▶ **Actions to take**:
a. Copy the stretch of the competency-based education text from "Competency-based education (CBE)" through "with adult learners.", keeping every word and mark as it stands.
b. In the competency-based education text, what four levels does the Competency-based Education Network define within the performance indicators?

Competency-based education (CBE) has been around for decades in many different industries and has long been used in vocational technical schools and trades. In recent years, competency-based education has been increasingly used in online/hybrid settings with learning technology. This method of learning is not only effective but also flexible and adaptable for a variety of learners. Teaching to different competencies yields results that are near impossible in traditional learning models/environments. Competency-based learning is especially effective for talent training programs with adult learners.
Recently, there has been a significant movement to increase the use of competency-based education programs, particularly in community colleges across the country. CBE is particularly effective at developing specific skills and competencies quickly to prepare learners for jobs and careers with on-the-job skills. Colleges must be careful, however, when implementing competency-based education programs that they are implementing high-quality programs that are truly focused on competency, and they should be wary of programs that are not, at the core, competency-based.
Competency-based education follows eight elements of quality including principles, standards, and performance indicators. As studies in learning and the use of CBE has been improved and updated throughout the years, new levels of each element of quality have been incorporated into the 8-element framework. Performance indicators range on a scale from initial, emerging, developed, to highly developed.
8 Elements of Quality in Competency-based Education
There are eight elements of quality within any competency-based education program. These elements form the basis of the entire program and include principles, standards and performance indicators. Within the performance indicators, the Competency-based Education Network (C-BEN) has defined the four levels as initial, emerging, developed, and highly developed. The following elements give more information and details as to how each piece of a CBE program is developed and implemented.

▶ **Record extracts**:
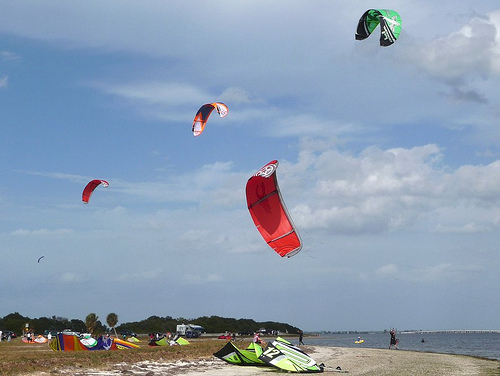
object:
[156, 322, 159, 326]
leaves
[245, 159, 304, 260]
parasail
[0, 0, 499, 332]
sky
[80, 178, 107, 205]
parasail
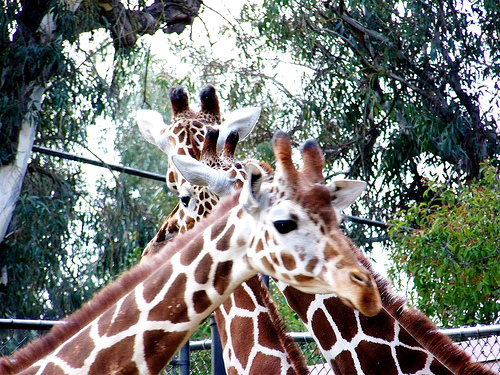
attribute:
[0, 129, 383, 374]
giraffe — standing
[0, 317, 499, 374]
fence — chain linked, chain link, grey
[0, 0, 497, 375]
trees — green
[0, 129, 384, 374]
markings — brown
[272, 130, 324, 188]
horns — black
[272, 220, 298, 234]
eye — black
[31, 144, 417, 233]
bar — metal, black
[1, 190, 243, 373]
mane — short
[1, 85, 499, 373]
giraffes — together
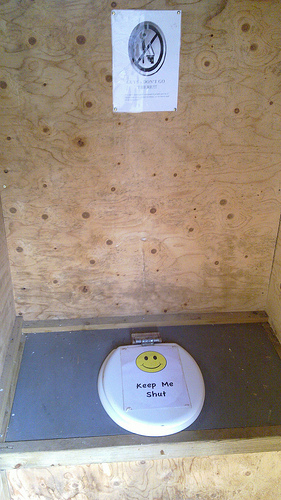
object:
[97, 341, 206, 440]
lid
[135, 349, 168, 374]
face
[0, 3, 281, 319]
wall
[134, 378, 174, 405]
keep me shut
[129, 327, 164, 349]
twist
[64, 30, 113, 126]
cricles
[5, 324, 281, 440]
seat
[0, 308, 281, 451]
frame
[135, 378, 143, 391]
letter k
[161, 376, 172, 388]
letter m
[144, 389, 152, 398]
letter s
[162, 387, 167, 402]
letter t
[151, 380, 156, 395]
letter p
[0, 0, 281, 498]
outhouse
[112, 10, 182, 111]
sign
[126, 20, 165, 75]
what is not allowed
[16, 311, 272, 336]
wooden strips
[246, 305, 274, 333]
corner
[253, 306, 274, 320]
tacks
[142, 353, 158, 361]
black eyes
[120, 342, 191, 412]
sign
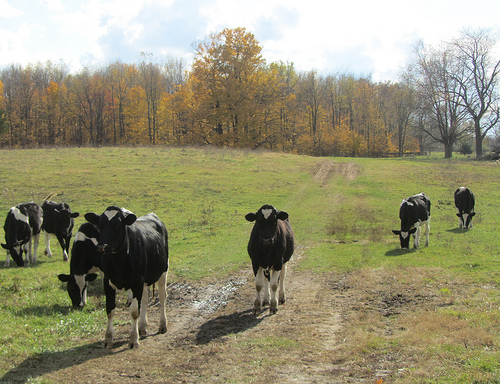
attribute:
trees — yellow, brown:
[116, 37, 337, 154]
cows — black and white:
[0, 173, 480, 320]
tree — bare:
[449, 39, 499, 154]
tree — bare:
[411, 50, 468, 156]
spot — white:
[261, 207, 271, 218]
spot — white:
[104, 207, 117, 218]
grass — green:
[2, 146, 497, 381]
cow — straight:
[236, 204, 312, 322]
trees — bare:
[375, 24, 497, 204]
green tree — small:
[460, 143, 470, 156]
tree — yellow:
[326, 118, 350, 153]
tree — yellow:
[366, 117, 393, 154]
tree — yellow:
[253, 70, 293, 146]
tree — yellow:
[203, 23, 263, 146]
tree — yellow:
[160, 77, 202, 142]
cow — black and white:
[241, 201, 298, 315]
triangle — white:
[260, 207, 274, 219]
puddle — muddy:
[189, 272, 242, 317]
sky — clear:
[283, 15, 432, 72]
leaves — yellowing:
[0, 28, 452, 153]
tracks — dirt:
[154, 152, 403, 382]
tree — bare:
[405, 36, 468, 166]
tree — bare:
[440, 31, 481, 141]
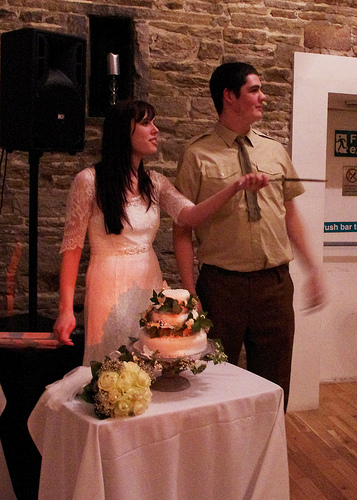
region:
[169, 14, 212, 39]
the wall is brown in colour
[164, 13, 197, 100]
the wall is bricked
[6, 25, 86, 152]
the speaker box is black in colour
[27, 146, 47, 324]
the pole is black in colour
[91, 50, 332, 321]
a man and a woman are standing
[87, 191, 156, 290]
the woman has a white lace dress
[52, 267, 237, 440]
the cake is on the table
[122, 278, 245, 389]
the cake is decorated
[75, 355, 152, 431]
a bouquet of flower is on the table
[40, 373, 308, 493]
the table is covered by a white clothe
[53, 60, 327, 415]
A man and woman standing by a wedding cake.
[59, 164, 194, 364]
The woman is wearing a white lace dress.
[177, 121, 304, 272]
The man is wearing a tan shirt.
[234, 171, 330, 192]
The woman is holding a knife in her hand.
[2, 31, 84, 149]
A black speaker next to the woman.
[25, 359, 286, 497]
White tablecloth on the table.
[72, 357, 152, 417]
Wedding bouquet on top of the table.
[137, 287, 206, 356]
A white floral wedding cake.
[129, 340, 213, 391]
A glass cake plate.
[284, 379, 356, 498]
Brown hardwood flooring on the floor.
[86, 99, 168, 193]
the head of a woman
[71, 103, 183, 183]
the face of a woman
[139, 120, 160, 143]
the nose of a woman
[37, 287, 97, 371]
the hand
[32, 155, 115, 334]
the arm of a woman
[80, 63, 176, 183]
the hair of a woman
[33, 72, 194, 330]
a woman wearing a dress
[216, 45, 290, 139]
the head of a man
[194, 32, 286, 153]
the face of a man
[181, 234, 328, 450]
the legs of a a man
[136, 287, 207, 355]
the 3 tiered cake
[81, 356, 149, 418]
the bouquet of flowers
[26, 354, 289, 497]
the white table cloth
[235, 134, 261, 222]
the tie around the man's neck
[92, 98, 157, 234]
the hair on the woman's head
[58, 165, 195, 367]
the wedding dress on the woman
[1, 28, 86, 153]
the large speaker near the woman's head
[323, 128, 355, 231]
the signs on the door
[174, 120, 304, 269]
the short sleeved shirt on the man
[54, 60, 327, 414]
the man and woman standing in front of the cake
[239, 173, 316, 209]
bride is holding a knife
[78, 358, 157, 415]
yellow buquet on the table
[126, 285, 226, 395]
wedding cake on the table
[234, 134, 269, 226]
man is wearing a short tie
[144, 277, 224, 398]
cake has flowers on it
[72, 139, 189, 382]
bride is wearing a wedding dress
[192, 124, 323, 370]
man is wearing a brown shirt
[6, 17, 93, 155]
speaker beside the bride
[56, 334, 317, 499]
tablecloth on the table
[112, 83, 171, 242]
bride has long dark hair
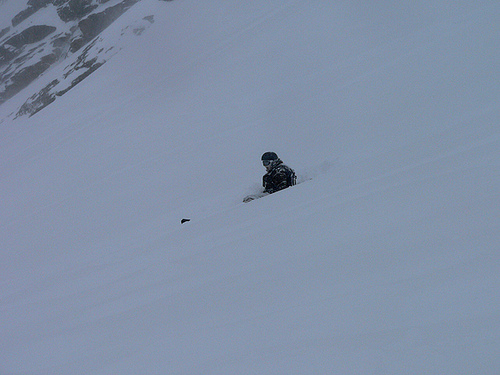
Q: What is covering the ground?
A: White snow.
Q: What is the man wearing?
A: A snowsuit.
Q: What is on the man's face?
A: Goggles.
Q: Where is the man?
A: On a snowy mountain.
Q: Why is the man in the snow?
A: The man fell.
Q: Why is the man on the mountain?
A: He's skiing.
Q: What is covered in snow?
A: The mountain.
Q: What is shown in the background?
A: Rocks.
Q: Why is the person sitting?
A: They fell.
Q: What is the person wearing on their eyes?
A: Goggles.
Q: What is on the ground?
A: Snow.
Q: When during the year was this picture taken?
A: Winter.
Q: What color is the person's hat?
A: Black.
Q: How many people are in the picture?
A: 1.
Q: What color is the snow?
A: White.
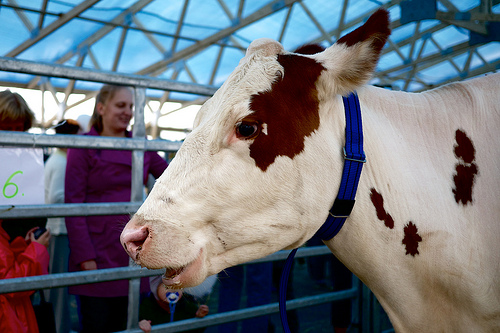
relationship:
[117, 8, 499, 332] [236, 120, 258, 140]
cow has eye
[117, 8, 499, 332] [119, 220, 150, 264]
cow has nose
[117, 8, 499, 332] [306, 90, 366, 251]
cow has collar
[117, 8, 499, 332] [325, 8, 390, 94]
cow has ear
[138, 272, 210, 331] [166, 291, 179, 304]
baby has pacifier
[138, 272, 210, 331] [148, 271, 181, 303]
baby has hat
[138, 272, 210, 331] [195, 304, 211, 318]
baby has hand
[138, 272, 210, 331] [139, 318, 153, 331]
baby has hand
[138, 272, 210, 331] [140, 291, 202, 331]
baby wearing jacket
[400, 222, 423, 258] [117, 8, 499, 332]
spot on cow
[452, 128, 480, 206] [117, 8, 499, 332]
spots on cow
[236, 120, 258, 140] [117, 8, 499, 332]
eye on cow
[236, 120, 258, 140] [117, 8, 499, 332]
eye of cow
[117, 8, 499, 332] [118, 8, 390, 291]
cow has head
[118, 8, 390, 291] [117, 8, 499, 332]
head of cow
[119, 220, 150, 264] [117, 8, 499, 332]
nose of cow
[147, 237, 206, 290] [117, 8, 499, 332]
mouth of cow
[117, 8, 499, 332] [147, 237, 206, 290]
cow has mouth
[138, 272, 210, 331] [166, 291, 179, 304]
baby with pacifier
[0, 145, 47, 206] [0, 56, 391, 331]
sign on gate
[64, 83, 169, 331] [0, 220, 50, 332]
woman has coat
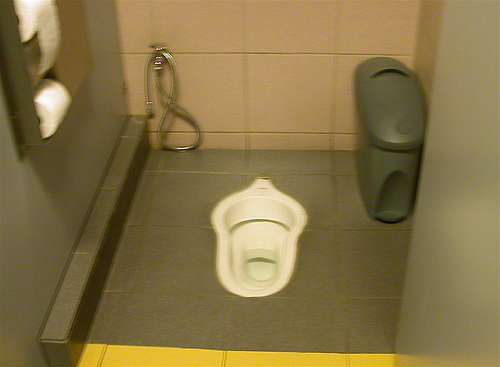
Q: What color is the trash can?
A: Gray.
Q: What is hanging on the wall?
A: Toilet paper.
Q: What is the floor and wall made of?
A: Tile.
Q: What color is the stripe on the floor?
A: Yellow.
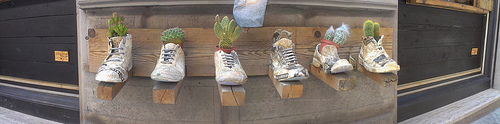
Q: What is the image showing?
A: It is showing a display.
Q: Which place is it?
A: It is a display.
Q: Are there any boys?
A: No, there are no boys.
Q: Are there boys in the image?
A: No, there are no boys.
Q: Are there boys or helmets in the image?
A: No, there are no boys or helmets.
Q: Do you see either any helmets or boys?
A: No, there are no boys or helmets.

==

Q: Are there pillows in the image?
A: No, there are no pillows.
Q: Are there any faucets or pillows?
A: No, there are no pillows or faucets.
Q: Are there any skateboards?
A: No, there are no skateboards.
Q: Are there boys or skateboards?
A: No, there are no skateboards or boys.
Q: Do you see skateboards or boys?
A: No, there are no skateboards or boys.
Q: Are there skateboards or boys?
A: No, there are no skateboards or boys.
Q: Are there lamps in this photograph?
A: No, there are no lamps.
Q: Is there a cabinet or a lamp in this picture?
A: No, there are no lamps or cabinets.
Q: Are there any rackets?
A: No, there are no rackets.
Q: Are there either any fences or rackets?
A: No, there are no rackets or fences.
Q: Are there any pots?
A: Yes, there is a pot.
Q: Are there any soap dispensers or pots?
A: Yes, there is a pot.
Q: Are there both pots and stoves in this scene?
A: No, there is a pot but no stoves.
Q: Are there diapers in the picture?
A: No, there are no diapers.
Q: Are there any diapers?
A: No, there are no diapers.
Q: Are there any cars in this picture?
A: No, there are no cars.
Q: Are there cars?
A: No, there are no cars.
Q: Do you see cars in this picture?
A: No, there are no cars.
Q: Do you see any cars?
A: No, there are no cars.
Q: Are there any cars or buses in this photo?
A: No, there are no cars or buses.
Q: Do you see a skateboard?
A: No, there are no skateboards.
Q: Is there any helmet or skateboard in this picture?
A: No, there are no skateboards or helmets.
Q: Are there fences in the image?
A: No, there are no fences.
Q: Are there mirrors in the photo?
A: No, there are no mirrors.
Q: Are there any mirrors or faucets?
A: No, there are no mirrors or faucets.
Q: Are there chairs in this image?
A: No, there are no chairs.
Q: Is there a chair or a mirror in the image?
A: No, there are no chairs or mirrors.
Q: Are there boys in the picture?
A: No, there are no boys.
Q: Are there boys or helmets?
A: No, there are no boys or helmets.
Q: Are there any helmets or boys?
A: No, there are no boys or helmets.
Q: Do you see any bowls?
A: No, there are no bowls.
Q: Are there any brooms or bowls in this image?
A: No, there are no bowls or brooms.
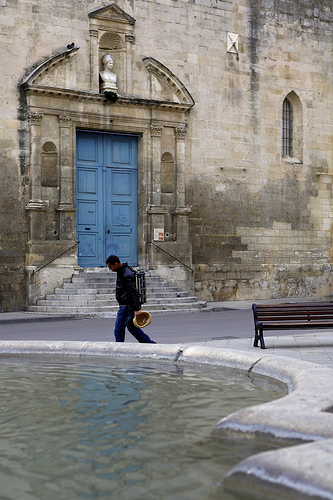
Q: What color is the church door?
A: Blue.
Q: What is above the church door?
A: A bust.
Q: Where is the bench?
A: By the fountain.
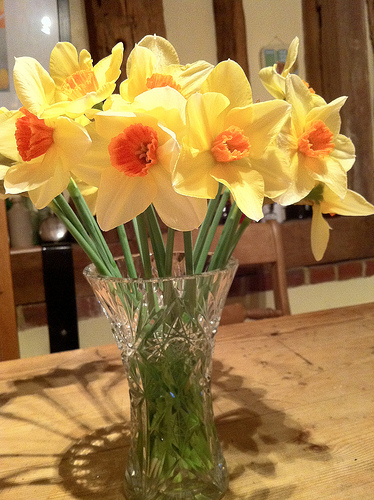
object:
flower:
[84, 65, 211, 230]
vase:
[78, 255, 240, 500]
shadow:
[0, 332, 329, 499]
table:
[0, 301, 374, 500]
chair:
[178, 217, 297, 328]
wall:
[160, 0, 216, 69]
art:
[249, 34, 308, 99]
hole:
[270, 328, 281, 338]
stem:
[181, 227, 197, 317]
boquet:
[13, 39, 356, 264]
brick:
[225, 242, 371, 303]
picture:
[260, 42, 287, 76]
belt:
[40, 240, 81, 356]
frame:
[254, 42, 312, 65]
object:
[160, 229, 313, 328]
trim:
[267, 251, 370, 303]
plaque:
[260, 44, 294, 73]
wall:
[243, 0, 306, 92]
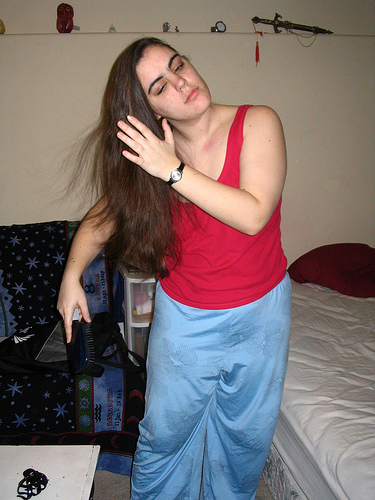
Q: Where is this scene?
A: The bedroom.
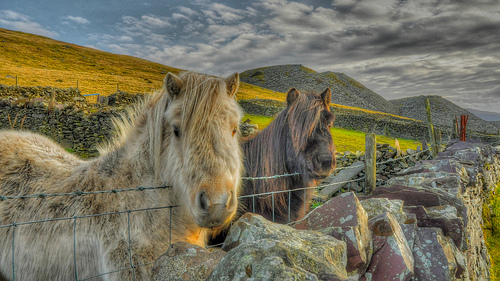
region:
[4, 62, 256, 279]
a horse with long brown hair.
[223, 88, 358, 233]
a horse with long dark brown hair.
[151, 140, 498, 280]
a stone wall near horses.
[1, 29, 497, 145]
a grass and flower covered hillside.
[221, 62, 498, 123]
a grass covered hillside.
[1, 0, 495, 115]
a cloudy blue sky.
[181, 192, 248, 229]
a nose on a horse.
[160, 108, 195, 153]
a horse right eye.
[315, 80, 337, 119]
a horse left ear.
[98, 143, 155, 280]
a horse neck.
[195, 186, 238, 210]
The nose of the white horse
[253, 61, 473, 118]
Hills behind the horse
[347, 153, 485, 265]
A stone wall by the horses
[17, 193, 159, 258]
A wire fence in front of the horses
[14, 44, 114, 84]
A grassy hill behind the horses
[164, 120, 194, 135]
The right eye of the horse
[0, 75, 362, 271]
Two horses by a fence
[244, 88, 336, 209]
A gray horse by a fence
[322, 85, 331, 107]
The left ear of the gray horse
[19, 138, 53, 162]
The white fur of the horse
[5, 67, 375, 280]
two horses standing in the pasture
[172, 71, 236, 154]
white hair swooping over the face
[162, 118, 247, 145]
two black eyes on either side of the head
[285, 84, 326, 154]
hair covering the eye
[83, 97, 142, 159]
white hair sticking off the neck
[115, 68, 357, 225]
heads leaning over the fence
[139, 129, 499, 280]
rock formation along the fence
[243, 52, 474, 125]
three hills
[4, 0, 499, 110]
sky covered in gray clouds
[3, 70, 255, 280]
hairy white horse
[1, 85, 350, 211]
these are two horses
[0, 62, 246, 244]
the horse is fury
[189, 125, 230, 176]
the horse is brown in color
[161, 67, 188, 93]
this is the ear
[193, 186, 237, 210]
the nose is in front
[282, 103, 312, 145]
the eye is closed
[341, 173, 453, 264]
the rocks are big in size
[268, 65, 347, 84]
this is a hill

▶ **Solutions**:
a.
Competency-based education (CBE) has been around for decades in many different industries and has long been used in vocational technical schools and trades. In recent years, competency-based education has been increasingly used in online/hybrid settings with learning technology. This method of learning is not only effective but also flexible and adaptable for a variety of learners. Teaching to different competencies yields results that are near impossible in traditional learning models/environments. Competency-based learning is especially effective for talent training programs with adult learners.

b. Initial, emerging, developed, and highly developed.